╭─ Dataset records
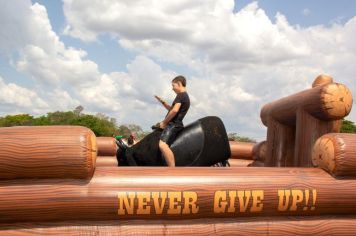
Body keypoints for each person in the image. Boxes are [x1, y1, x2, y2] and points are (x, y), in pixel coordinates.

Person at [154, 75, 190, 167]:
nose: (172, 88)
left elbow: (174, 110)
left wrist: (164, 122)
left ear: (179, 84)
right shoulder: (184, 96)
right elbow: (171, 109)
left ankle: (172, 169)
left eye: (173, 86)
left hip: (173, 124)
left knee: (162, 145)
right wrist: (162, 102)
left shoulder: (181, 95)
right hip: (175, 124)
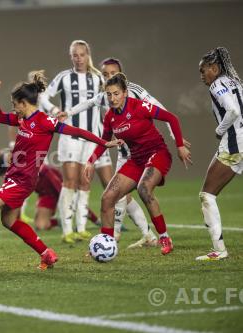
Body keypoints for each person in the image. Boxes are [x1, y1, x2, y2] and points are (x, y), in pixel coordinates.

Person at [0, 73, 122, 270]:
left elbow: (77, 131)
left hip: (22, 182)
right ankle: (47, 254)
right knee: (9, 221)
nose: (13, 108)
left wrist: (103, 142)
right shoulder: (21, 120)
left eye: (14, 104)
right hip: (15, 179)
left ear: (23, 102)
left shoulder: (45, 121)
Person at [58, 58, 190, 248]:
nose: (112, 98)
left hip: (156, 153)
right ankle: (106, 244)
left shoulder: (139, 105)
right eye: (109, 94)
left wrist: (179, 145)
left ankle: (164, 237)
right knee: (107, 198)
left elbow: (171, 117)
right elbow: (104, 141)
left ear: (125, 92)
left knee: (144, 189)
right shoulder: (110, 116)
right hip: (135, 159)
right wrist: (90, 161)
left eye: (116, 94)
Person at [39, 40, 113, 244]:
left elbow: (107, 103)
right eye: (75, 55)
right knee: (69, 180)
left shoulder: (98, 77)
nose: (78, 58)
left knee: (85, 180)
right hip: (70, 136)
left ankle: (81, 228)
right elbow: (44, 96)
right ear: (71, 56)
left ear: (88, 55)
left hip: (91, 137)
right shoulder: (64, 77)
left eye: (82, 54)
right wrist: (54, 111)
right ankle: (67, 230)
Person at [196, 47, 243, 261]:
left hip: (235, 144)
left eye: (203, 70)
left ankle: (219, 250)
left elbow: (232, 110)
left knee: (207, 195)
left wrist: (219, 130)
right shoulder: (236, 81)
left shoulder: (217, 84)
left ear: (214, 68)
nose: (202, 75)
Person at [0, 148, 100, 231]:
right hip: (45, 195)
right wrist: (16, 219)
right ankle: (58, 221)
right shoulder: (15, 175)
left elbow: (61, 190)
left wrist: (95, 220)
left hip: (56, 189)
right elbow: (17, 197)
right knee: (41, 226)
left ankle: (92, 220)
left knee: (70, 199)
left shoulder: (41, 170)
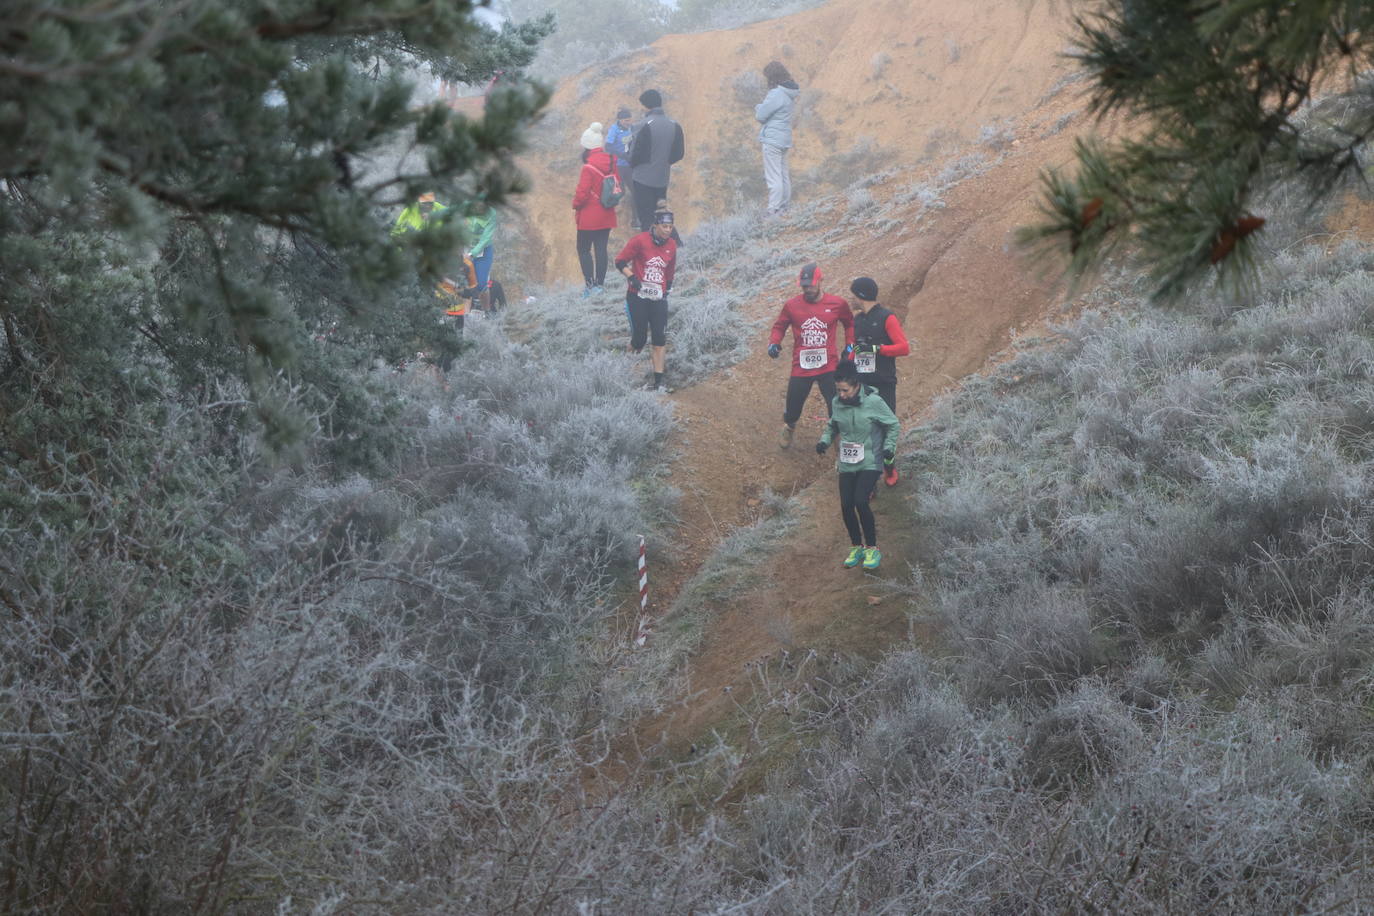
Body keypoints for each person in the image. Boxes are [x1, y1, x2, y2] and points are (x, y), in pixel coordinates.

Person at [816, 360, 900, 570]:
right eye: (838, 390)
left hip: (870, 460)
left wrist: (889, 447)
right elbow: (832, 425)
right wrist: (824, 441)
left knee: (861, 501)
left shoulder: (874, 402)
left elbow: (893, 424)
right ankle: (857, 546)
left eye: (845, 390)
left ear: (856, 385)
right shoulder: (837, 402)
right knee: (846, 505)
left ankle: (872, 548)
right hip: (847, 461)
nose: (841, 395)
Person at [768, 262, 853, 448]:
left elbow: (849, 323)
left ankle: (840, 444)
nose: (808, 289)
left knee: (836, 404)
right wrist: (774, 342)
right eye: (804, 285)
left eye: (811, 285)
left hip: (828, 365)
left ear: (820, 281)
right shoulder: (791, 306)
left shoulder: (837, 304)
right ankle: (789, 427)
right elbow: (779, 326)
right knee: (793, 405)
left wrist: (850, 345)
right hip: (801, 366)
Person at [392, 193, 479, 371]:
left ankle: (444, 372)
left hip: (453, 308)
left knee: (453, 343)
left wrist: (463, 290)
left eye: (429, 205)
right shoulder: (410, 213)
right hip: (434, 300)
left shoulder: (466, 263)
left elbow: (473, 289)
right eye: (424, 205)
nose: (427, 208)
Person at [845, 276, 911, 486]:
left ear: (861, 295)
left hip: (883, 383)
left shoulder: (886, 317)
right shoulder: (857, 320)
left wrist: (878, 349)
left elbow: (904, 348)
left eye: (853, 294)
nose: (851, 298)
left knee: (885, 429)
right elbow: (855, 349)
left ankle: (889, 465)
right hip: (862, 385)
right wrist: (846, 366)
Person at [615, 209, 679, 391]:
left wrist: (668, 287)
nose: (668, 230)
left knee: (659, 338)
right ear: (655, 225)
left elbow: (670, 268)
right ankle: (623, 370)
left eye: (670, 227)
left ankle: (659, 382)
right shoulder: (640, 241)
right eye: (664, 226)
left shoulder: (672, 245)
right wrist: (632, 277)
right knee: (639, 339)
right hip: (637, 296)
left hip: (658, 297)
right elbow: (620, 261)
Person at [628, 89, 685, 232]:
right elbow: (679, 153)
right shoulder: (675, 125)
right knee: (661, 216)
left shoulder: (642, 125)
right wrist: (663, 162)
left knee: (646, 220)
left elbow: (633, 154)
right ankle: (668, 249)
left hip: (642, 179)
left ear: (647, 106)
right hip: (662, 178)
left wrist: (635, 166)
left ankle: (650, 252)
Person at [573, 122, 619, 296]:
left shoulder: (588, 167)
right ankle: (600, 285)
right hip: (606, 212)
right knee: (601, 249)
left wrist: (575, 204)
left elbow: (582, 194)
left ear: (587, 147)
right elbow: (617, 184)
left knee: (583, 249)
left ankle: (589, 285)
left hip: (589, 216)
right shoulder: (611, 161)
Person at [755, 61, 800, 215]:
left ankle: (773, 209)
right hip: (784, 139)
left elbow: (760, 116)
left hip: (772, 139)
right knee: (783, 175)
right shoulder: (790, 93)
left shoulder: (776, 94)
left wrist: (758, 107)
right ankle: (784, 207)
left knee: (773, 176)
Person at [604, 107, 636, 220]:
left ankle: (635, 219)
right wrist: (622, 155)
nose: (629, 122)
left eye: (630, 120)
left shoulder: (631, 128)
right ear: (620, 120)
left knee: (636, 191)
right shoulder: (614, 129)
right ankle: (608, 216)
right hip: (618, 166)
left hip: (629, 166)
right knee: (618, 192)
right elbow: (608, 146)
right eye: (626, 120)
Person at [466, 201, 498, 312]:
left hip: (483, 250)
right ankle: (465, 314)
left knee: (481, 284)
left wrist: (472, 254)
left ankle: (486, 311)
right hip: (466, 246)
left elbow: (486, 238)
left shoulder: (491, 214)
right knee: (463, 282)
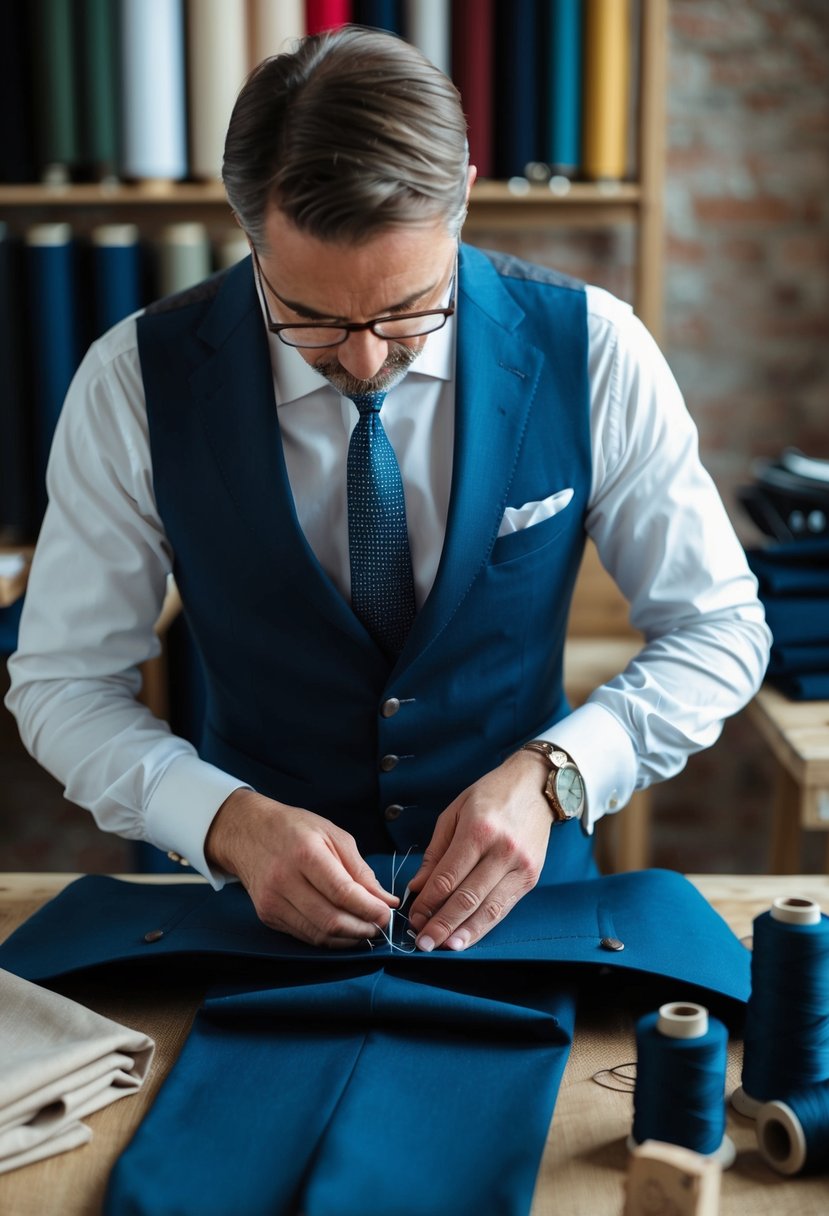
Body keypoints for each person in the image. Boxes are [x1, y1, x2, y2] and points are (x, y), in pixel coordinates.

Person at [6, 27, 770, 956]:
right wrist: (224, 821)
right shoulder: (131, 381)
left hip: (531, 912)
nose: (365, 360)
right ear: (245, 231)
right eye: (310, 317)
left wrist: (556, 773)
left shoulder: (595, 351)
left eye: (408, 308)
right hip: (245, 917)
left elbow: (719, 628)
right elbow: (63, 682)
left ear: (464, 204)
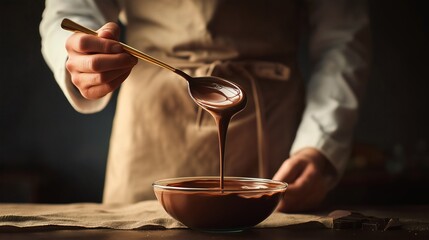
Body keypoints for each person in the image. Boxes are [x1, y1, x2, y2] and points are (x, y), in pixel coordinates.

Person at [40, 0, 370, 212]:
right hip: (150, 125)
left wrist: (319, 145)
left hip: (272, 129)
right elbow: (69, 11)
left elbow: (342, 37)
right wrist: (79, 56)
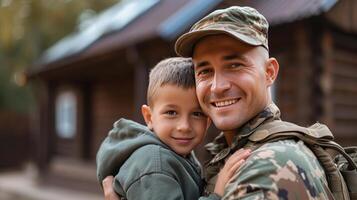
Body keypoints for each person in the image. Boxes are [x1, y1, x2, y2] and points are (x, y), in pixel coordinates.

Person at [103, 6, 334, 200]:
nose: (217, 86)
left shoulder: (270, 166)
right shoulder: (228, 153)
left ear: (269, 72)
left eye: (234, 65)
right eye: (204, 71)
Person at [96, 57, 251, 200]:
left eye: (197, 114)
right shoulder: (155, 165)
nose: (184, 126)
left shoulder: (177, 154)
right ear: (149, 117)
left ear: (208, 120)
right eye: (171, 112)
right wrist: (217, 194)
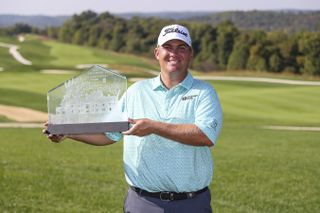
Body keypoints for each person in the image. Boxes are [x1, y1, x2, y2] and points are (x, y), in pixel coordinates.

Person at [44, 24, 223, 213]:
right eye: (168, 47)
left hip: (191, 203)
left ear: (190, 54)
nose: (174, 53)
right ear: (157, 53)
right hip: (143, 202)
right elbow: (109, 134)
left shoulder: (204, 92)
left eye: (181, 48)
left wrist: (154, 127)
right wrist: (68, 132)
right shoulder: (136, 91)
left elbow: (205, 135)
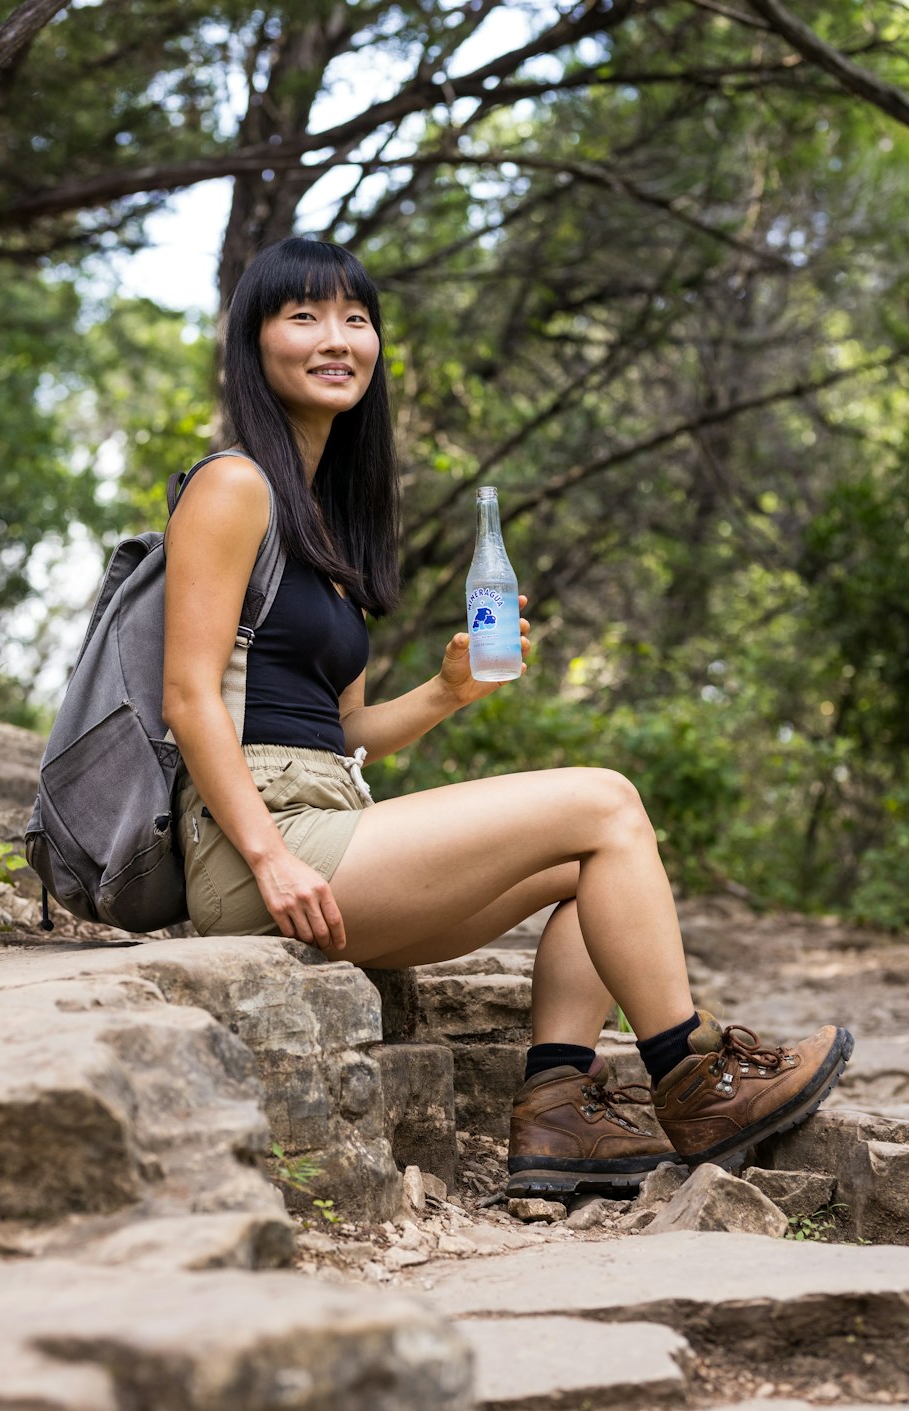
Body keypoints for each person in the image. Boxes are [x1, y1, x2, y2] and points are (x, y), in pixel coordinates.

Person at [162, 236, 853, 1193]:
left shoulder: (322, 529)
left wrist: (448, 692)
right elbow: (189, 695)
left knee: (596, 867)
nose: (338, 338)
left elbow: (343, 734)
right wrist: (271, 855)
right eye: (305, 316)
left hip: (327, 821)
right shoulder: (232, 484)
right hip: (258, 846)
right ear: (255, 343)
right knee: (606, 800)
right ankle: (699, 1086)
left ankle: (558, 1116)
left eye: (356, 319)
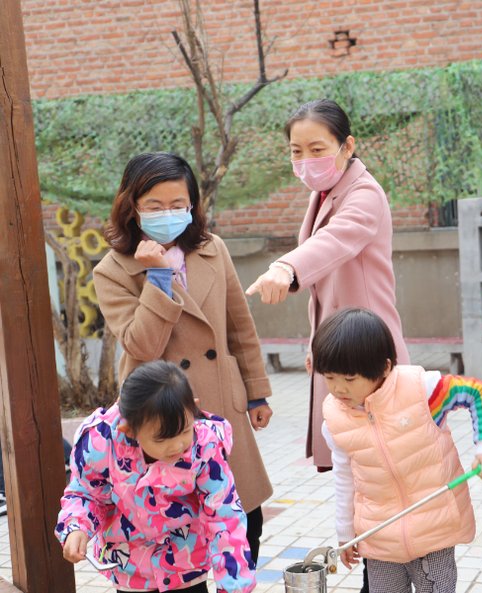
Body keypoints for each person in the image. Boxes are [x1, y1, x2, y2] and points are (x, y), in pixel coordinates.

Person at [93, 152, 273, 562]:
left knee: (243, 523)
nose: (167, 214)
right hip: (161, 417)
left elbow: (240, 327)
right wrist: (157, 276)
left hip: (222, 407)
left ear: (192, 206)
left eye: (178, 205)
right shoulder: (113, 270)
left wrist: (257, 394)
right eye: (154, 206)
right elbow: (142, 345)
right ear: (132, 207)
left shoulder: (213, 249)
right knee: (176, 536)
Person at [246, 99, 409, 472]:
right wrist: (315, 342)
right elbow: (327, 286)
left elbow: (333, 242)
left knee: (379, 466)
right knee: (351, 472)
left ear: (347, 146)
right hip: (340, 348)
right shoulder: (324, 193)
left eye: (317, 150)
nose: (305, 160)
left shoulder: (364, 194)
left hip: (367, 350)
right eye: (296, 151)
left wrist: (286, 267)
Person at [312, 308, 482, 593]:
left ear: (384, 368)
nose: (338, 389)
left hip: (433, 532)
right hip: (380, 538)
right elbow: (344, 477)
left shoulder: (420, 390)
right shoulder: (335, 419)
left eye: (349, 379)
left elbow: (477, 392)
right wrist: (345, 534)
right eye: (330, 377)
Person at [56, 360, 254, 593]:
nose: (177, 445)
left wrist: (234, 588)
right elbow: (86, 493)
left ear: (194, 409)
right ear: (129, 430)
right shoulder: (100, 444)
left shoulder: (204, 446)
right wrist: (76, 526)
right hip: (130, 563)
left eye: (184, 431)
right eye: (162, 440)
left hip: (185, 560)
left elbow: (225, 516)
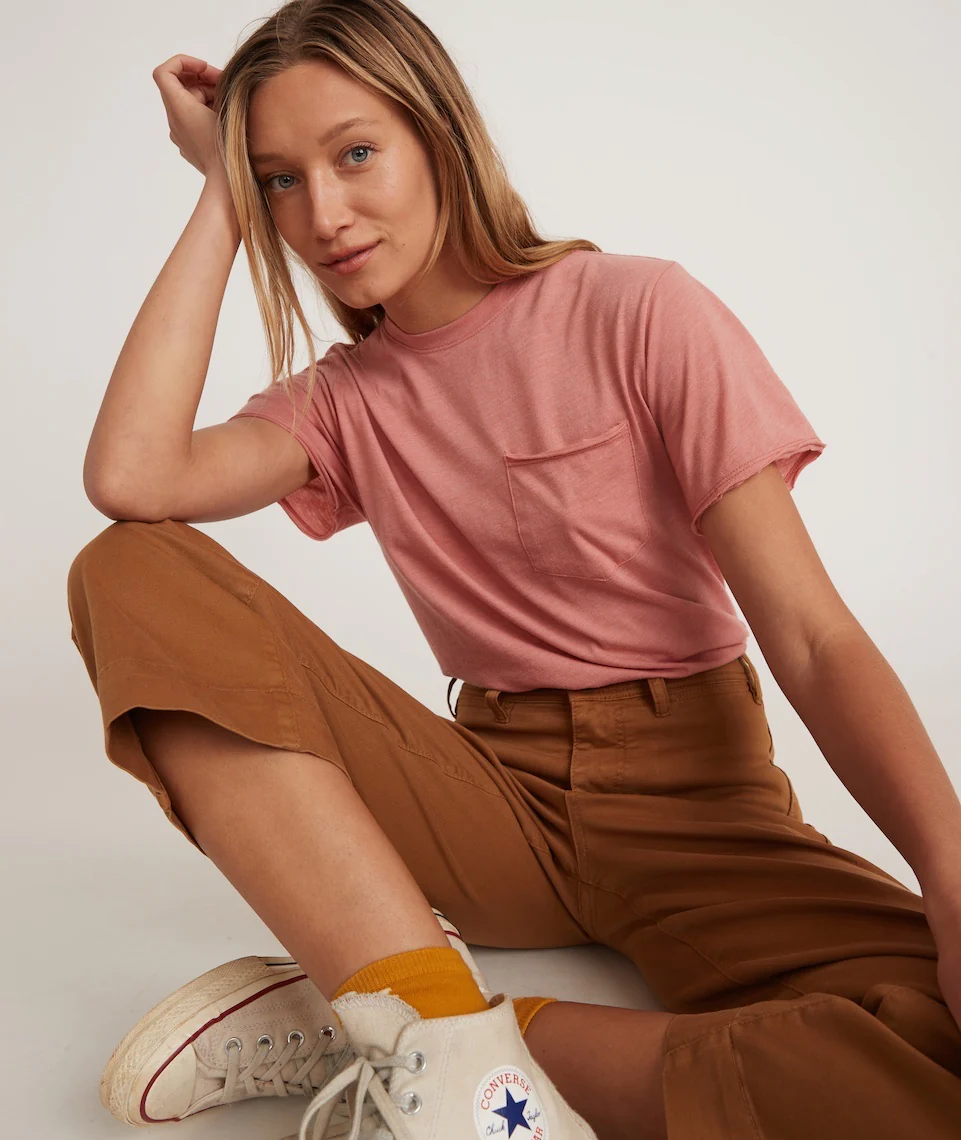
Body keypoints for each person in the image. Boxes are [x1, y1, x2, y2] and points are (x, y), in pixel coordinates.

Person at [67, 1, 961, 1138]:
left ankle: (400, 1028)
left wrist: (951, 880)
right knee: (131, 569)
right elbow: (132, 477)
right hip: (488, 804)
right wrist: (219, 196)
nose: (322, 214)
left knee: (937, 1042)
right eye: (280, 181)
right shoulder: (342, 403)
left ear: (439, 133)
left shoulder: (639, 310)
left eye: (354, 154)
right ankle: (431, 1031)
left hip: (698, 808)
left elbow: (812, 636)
╰─
What is needed >>
Above are the records; from them, give again exactly the lines from the one containing "left shoulder: (420, 390)" through the one containing "left elbow: (225, 516)", both included.

Your response >>
left shoulder: (420, 390)
right shoulder: (335, 419)
left eye: (349, 379)
left elbow: (477, 392)
right wrist: (345, 534)
right eye: (330, 377)
Person at [56, 360, 254, 593]:
nose: (177, 445)
left wrist: (234, 588)
right elbow: (86, 493)
left ear: (194, 409)
right ear: (129, 430)
right shoulder: (100, 444)
left shoulder: (204, 446)
right wrist: (76, 526)
right hip: (130, 563)
left eye: (184, 431)
right eye: (162, 440)
left hip: (185, 560)
left elbow: (225, 516)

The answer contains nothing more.